Creating an Amazon S3 data source on Upsolver is very simple.
Upsolver will auto-detect the file formats date pattern and show you a preview of the top files to be ingested with their corresponding dates. It will also auto-detect when to start the ingestion from.
By default, data will be ingested into the default target storage.
1. From the Data Sources page, click New.
2. Select Amazon S3.
3. Select the Amazon S3 bucket to read from.
4. (Optional) Enter the path to the data folder in the Amazon S3 bucket (e.g. billing data). If this is not specified, the data is assumed to be in the top-level of the hierarchy.
5. In Glob File Pattern, specify the file set to ingest by using a file pattern with wildcard characters (where * means ingest all files).
6. Select or enter in the date pattern of the files to be ingested. This is autodetected but can be modified if required.
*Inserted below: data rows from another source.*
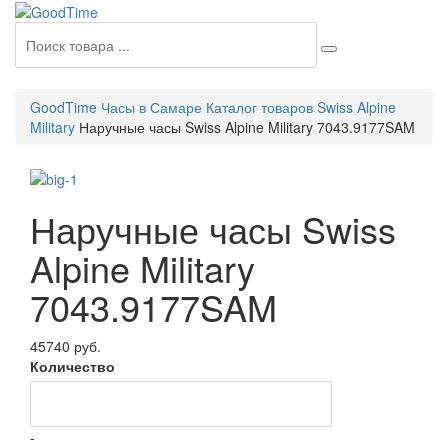
GoodTime Часы в Самаре
Каталог товаров
Swiss Alpine
Military
Наручные часы Swiss Alpine Military 7043.9177SAM
Наручные часы Swiss
Alpine Military
7043.9177SAM
45740 руб.
Количество
-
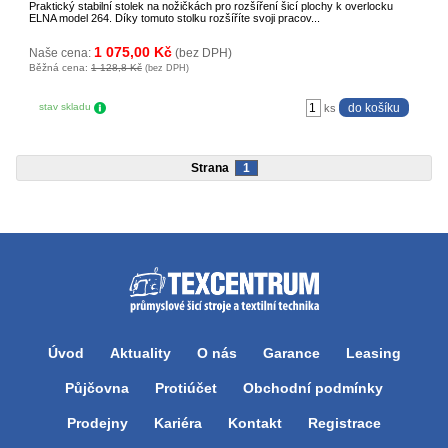
Praktický stabilní stolek na nožičkách pro rozšíření šicí plochy k overlocku
ELNA model 264. Díky tomuto stolku rozšíříte svoji pracov...
1 075,00 Kč
Naše cena:
(bez DPH)
Běžná cena:
1 128,8 Kč
(bez DPH)
stav skladu
ks
Strana
1
Úvod
Aktuality
O nás
Garance
Leasing
Půjčovna
Protiúčet
Obchodní podmínky
Prodejny
Kariéra
Kontakt
Registrace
7. (Optional) Select a time to start ingesting files from. This is usually auto detected, but if there is no preview, the date cannot be established and this defaults to today's date. In this case, set the required start date.
8. Name this data source.
9. (Optional) If you would like to customize the data source by:
specifying a file name pattern
specifying the content format and its associated content format options (e.g. custom delimiter for CSV)
selecting a specific compute cluster
selecting a target storage option
10. Click Continue.
11. In the S3 Bucket Integration window, click Launch Integration to launch the AWS CloudFormation page in a new tab.
12. Check the I acknowledge statement and click Create Stack.